== DATA ENTRIES

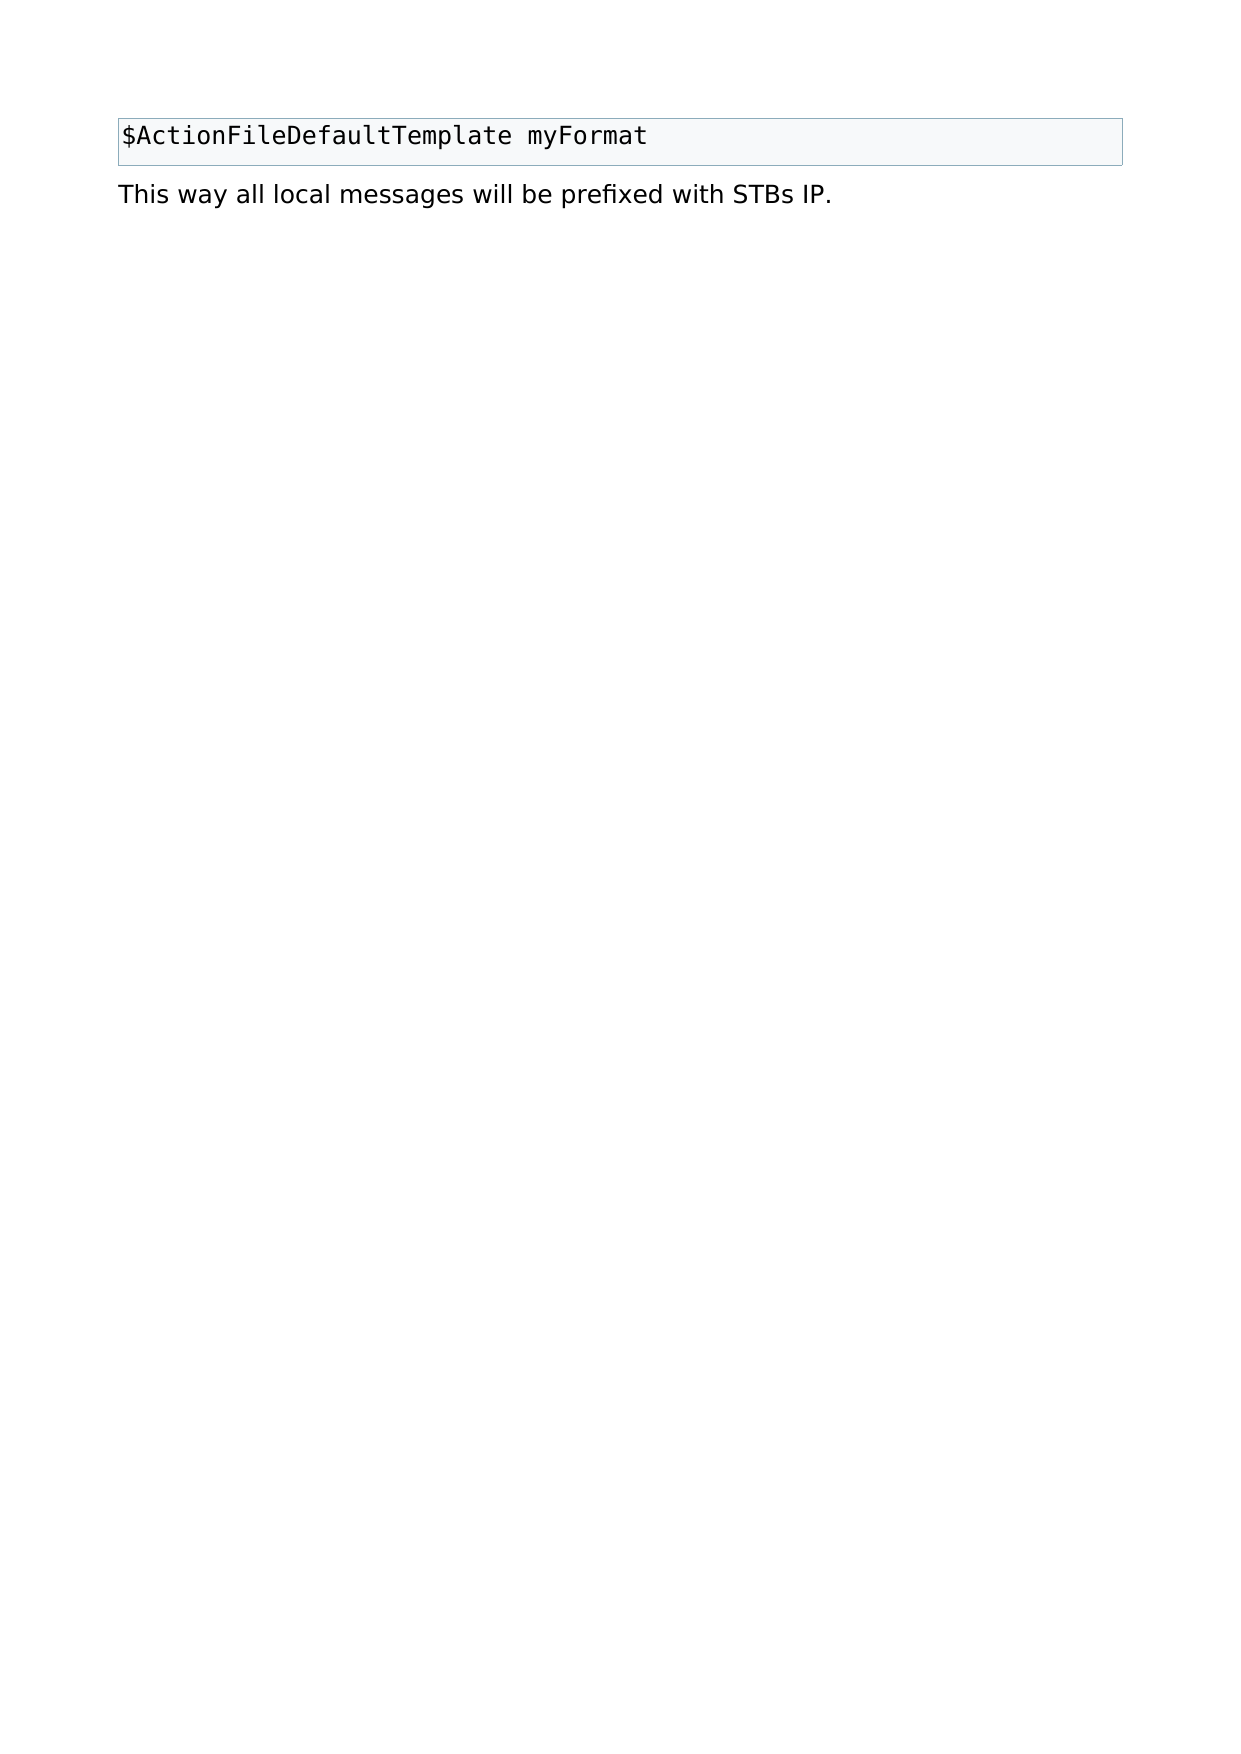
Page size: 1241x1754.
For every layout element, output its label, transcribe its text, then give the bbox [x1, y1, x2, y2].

text This way all local messages will be prefixed with STBs IP. [118, 180, 1122, 209]
table_header $ActionFileDefaultTemplate myFormat [119, 119, 1122, 165]
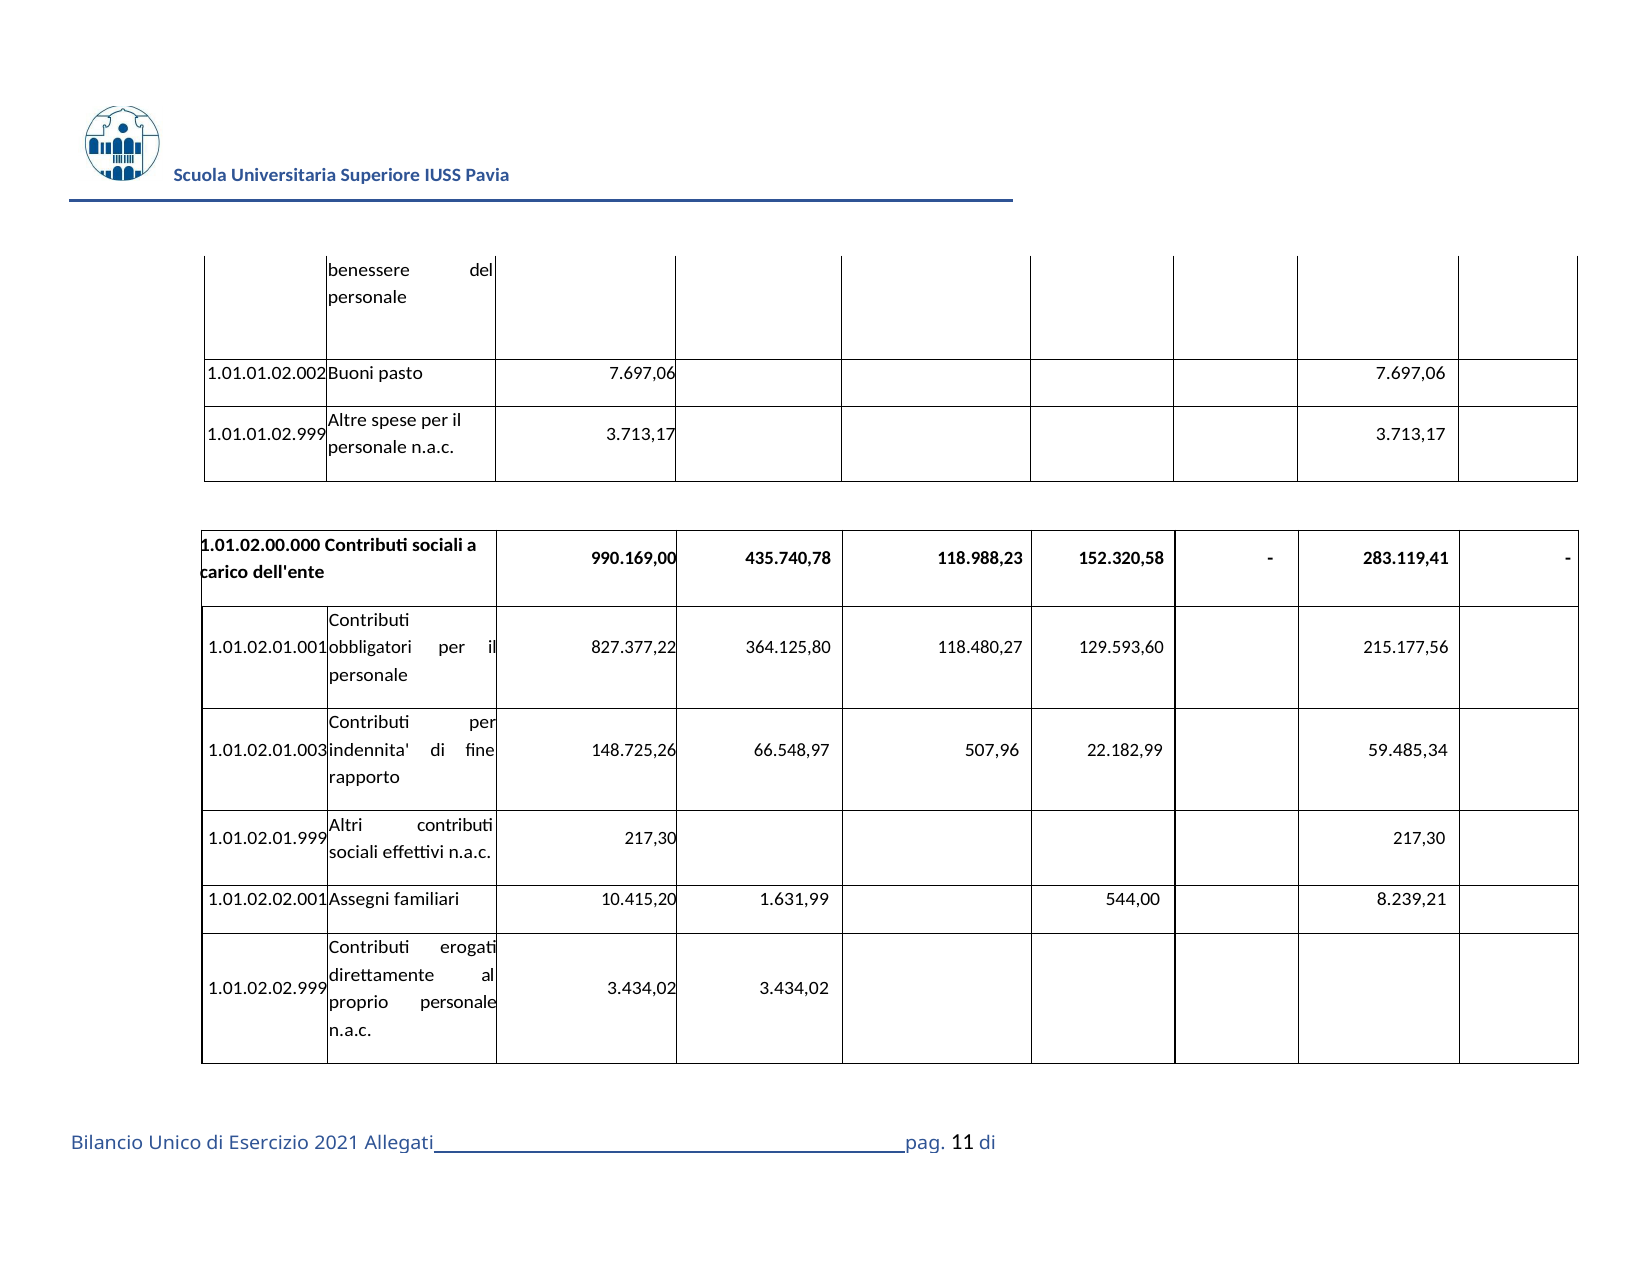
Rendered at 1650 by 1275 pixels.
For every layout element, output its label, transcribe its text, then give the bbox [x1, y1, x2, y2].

table_cell [1174, 360, 1297, 406]
table_header [496, 256, 675, 359]
table_cell [843, 811, 1031, 885]
table_cell [1299, 934, 1459, 1063]
table_cell [1031, 407, 1173, 481]
table_header [1459, 256, 1577, 359]
table_cell per fine [465, 709, 496, 810]
table_cell 7.697,06 [496, 360, 675, 406]
table_header [676, 256, 841, 359]
table_cell [1460, 607, 1578, 708]
table_cell 22.182,99 [1032, 709, 1174, 810]
table_cell [1176, 607, 1298, 708]
table_cell [1176, 886, 1298, 933]
table_cell [1031, 360, 1173, 406]
table_header 1.01.02.00.000 Contributi sociali a carico dell'ente [202, 531, 496, 606]
table_cell [1176, 811, 1298, 885]
table_cell 1.01.02.01.001 [203, 607, 327, 708]
table_cell Contributi indennita' rapporto [328, 709, 423, 810]
table_cell [1174, 407, 1297, 481]
table_cell 827.377,22 [497, 607, 676, 708]
table_cell 1.631,99 [677, 886, 842, 933]
table_cell [1459, 407, 1577, 481]
table_header - [1460, 531, 1578, 606]
table_cell 1.01.01.02.002 [205, 360, 326, 406]
table_header 435.740,78 [677, 531, 842, 606]
table_cell Contributi erogati direttamente al proprio personale n.a.c. [328, 934, 496, 1063]
table_cell 1.01.01.02.999 [205, 407, 326, 481]
table_cell [676, 407, 841, 481]
table_cell il [465, 607, 496, 708]
table_cell [1459, 360, 1577, 406]
table_cell 3.434,02 [497, 934, 676, 1063]
table_cell [1460, 934, 1578, 1063]
table_header [205, 256, 326, 359]
table_header 990.169,00 [497, 531, 676, 606]
table_cell 8.239,21 [1299, 886, 1459, 933]
table_cell [843, 934, 1031, 1063]
table_header benessere del personale [327, 256, 495, 359]
table_cell [677, 811, 842, 885]
table_cell 129.593,60 [1032, 607, 1174, 708]
table_cell 1.01.02.02.001 [203, 886, 327, 933]
table_cell 1.01.02.02.999 [203, 934, 327, 1063]
table_cell 7.697,06 [1298, 360, 1458, 406]
table_cell 3.713,17 [1298, 407, 1458, 481]
table_header [1174, 256, 1297, 359]
table_cell [842, 360, 1030, 406]
table_header [1031, 256, 1173, 359]
table_cell 10.415,20 [497, 886, 676, 933]
table_cell 217,30 [497, 811, 676, 885]
table_cell 3.713,17 [496, 407, 675, 481]
table_header [842, 256, 1030, 359]
table_cell [1460, 886, 1578, 933]
table_cell [1460, 709, 1578, 810]
table_cell 544,00 [1032, 886, 1174, 933]
table_cell Contributi obbligatori personale [328, 607, 423, 708]
table_cell 3.434,02 [677, 934, 842, 1063]
table_cell 148.725,26 [497, 709, 676, 810]
table_cell 1.01.02.01.999 [203, 811, 327, 885]
table_cell 217,30 [1299, 811, 1459, 885]
table_cell [843, 886, 1031, 933]
table_cell di [423, 709, 465, 810]
table_cell 507,96 [843, 709, 1031, 810]
table_cell [1460, 811, 1578, 885]
table_cell Buoni pasto [327, 360, 495, 406]
table_cell 215.177,56 [1299, 607, 1459, 708]
table_cell 1.01.02.01.003 [203, 709, 327, 810]
table_header 283.119,41 [1299, 531, 1459, 606]
table_header 118.988,23 [843, 531, 1031, 606]
table_header [1298, 256, 1458, 359]
table_header 152.320,58 [1032, 531, 1174, 606]
table_cell 66.548,97 [677, 709, 842, 810]
table_cell [1032, 811, 1174, 885]
table_cell Altre spese per il personale n.a.c. [327, 407, 495, 481]
table_cell [1176, 934, 1298, 1063]
table_cell 364.125,80 [677, 607, 842, 708]
table_cell [842, 407, 1030, 481]
table_cell Altri contributi sociali effettivi n.a.c. [328, 811, 496, 885]
table_header - [1176, 531, 1298, 606]
table_cell [676, 360, 841, 406]
table_cell 118.480,27 [843, 607, 1031, 708]
table_cell 59.485,34 [1299, 709, 1459, 810]
table_cell per [423, 607, 465, 708]
table_cell [1176, 709, 1298, 810]
table_cell [1032, 934, 1174, 1063]
table_cell Assegni familiari [328, 886, 496, 933]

====

Rename "table_header" to "column_header" throughout the data above and reproduce all of it otherwise unchanged, leaving the pictures out of the answer.

Page size: 1241x1754.
For every layout element, output its label, transcribe its text, then give the bbox [x1, y1, x2, y2].

text This way all local messages will be prefixed with STBs IP. [118, 180, 1122, 209]
column_header $ActionFileDefaultTemplate myFormat [119, 119, 1122, 165]
Rendered at 1650 by 1275 pixels.
For every layout element, output its label, transcribe its text, then give the bbox [x1, y1, x2, y2].

table_cell [1174, 360, 1297, 406]
column_header [496, 256, 675, 359]
table_cell [843, 811, 1031, 885]
table_cell [1299, 934, 1459, 1063]
table_cell [1031, 407, 1173, 481]
column_header [1459, 256, 1577, 359]
table_cell per fine [465, 709, 496, 810]
table_cell 7.697,06 [496, 360, 675, 406]
column_header [676, 256, 841, 359]
table_cell [1460, 607, 1578, 708]
table_cell 22.182,99 [1032, 709, 1174, 810]
table_cell [1176, 607, 1298, 708]
table_cell [1176, 886, 1298, 933]
table_cell [1031, 360, 1173, 406]
column_header 1.01.02.00.000 Contributi sociali a carico dell'ente [202, 531, 496, 606]
table_cell [1176, 811, 1298, 885]
table_cell 1.01.02.01.001 [203, 607, 327, 708]
table_cell Contributi indennita' rapporto [328, 709, 423, 810]
table_cell [1174, 407, 1297, 481]
table_cell 827.377,22 [497, 607, 676, 708]
table_cell 1.631,99 [677, 886, 842, 933]
table_cell [1459, 407, 1577, 481]
column_header - [1460, 531, 1578, 606]
table_cell 1.01.01.02.002 [205, 360, 326, 406]
column_header 435.740,78 [677, 531, 842, 606]
table_cell Contributi erogati direttamente al proprio personale n.a.c. [328, 934, 496, 1063]
table_cell 1.01.01.02.999 [205, 407, 326, 481]
table_cell [676, 407, 841, 481]
table_cell il [465, 607, 496, 708]
table_cell [1459, 360, 1577, 406]
table_cell 3.434,02 [497, 934, 676, 1063]
table_cell [1460, 934, 1578, 1063]
column_header [205, 256, 326, 359]
column_header 990.169,00 [497, 531, 676, 606]
table_cell 8.239,21 [1299, 886, 1459, 933]
table_cell [843, 934, 1031, 1063]
column_header benessere del personale [327, 256, 495, 359]
table_cell [677, 811, 842, 885]
table_cell 129.593,60 [1032, 607, 1174, 708]
table_cell 1.01.02.02.001 [203, 886, 327, 933]
table_cell 1.01.02.02.999 [203, 934, 327, 1063]
table_cell 7.697,06 [1298, 360, 1458, 406]
table_cell 3.713,17 [1298, 407, 1458, 481]
column_header [1174, 256, 1297, 359]
table_cell [842, 360, 1030, 406]
column_header [1031, 256, 1173, 359]
table_cell 10.415,20 [497, 886, 676, 933]
table_cell 217,30 [497, 811, 676, 885]
table_cell 3.713,17 [496, 407, 675, 481]
column_header [842, 256, 1030, 359]
table_cell [1460, 886, 1578, 933]
table_cell [1460, 709, 1578, 810]
table_cell 544,00 [1032, 886, 1174, 933]
table_cell Contributi obbligatori personale [328, 607, 423, 708]
table_cell 3.434,02 [677, 934, 842, 1063]
table_cell 148.725,26 [497, 709, 676, 810]
table_cell 1.01.02.01.999 [203, 811, 327, 885]
table_cell 217,30 [1299, 811, 1459, 885]
table_cell [843, 886, 1031, 933]
table_cell di [423, 709, 465, 810]
table_cell 507,96 [843, 709, 1031, 810]
table_cell [1460, 811, 1578, 885]
table_cell Buoni pasto [327, 360, 495, 406]
table_cell 215.177,56 [1299, 607, 1459, 708]
table_cell 1.01.02.01.003 [203, 709, 327, 810]
column_header 283.119,41 [1299, 531, 1459, 606]
column_header 118.988,23 [843, 531, 1031, 606]
column_header [1298, 256, 1458, 359]
column_header 152.320,58 [1032, 531, 1174, 606]
table_cell 66.548,97 [677, 709, 842, 810]
table_cell [1032, 811, 1174, 885]
table_cell Altre spese per il personale n.a.c. [327, 407, 495, 481]
table_cell [1176, 934, 1298, 1063]
table_cell 364.125,80 [677, 607, 842, 708]
table_cell [842, 407, 1030, 481]
table_cell Altri contributi sociali effettivi n.a.c. [328, 811, 496, 885]
column_header - [1176, 531, 1298, 606]
table_cell [676, 360, 841, 406]
table_cell 118.480,27 [843, 607, 1031, 708]
table_cell 59.485,34 [1299, 709, 1459, 810]
table_cell per [423, 607, 465, 708]
table_cell [1176, 709, 1298, 810]
table_cell [1032, 934, 1174, 1063]
table_cell Assegni familiari [328, 886, 496, 933]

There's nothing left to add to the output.